Am 31.5.1949 lag der erste Teil der „Epistola perlonga“ auf dem Altar des wenige Tage zuvor, am Pfingstsonntag, eingeweihten Heiligtums in Bellavista bei Santiago de Chile, das zu der Zeit noch nicht ganz fertig in einem offenen Feld stand; wirklich Symbol menschlicher Hilflosigkeit.
In der „Epistola perlonga“ verteidigte Pater Kentenich sein Denken und die Prinzipien seiner Gründung gegen Vorwürfe der bischöflichen Visitation vom Februar 1949. Dabei verwies er auch auf die Gefahr mechanistischen Denkens in kirchlichen Kreisen Deutschlands, weswegen er harte Schläge gegen sich und sein Werk von der kirchlichen Autorität befürchtete.
Aus Anlass dieses Ereignisses hielt Pater Kentenich an dem denkwürdigen Tag eine Ansprache im neuen Heiligtum.

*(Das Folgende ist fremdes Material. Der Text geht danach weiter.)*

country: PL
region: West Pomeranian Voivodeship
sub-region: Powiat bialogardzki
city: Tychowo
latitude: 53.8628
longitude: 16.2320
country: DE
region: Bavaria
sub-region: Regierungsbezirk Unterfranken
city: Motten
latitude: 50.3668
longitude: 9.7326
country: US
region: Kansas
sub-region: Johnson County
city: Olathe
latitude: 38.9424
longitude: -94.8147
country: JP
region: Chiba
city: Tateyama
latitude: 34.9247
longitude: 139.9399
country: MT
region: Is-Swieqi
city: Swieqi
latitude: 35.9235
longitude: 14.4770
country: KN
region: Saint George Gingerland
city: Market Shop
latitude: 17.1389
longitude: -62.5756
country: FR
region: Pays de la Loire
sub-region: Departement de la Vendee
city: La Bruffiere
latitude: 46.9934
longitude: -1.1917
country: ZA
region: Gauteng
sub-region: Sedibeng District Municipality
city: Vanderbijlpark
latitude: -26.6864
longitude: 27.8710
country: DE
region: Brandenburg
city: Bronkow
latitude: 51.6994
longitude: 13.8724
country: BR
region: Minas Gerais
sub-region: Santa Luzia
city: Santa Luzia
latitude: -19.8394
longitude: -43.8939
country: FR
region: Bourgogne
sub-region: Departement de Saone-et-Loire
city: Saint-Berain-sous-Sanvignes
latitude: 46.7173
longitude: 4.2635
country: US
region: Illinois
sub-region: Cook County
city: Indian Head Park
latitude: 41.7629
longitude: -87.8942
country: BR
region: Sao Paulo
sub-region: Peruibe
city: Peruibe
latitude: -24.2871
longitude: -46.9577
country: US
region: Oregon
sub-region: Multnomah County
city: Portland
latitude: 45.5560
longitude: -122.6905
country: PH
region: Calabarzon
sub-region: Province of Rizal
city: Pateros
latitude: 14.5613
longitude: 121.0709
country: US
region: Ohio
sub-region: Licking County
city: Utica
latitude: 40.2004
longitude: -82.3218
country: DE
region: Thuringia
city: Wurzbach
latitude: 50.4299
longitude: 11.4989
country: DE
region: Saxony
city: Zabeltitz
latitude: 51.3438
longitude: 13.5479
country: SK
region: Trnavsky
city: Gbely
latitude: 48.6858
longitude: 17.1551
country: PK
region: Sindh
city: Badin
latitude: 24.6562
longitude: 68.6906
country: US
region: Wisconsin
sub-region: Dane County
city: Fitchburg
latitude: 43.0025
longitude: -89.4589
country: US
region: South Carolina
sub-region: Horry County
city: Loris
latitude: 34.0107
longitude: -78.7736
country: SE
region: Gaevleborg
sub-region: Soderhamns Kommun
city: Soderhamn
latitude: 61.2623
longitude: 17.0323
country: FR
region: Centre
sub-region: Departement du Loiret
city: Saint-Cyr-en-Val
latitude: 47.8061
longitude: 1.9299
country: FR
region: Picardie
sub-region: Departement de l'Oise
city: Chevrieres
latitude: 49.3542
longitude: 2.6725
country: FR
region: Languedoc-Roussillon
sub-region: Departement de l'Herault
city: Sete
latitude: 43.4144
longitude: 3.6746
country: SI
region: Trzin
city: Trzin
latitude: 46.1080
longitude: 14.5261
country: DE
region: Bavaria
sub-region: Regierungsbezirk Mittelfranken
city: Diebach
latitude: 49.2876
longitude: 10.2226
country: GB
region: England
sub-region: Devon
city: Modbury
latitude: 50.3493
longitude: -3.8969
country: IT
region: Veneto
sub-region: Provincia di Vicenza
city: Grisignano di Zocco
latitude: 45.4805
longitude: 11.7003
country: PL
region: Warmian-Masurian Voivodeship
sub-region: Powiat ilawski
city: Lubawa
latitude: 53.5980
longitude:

Der unmittelbare und anwesende Adressat waren die Marienschwestern, die kurz vor dem Zweiten Weltkrieg – also gerade 15 Jahre davor – nach Chile gekommen waren und noch sehr in den Anfängen des Aufbaus ihrer Gemeinschaft steckten; eine Hilflosigkeit, die der Vortrag anspricht und als Symbol nimmt.
Die Ansprache ist ein bedeutendes geschichtliches Dokument. Sie spricht die ganze Thematik des dritten Meilensteins an. Sie spiegelt auch die innere Einstellung Pater Kentenichs wieder, in der er den „Todessprung“ für sich und sein Werk vollzog, den er in diesem Meilenstein gegeben sah und der ihn ja auch in eine vierzehnjährige Verbannung und das Werk an den Rand eines kirchlichen Verbotes brachte.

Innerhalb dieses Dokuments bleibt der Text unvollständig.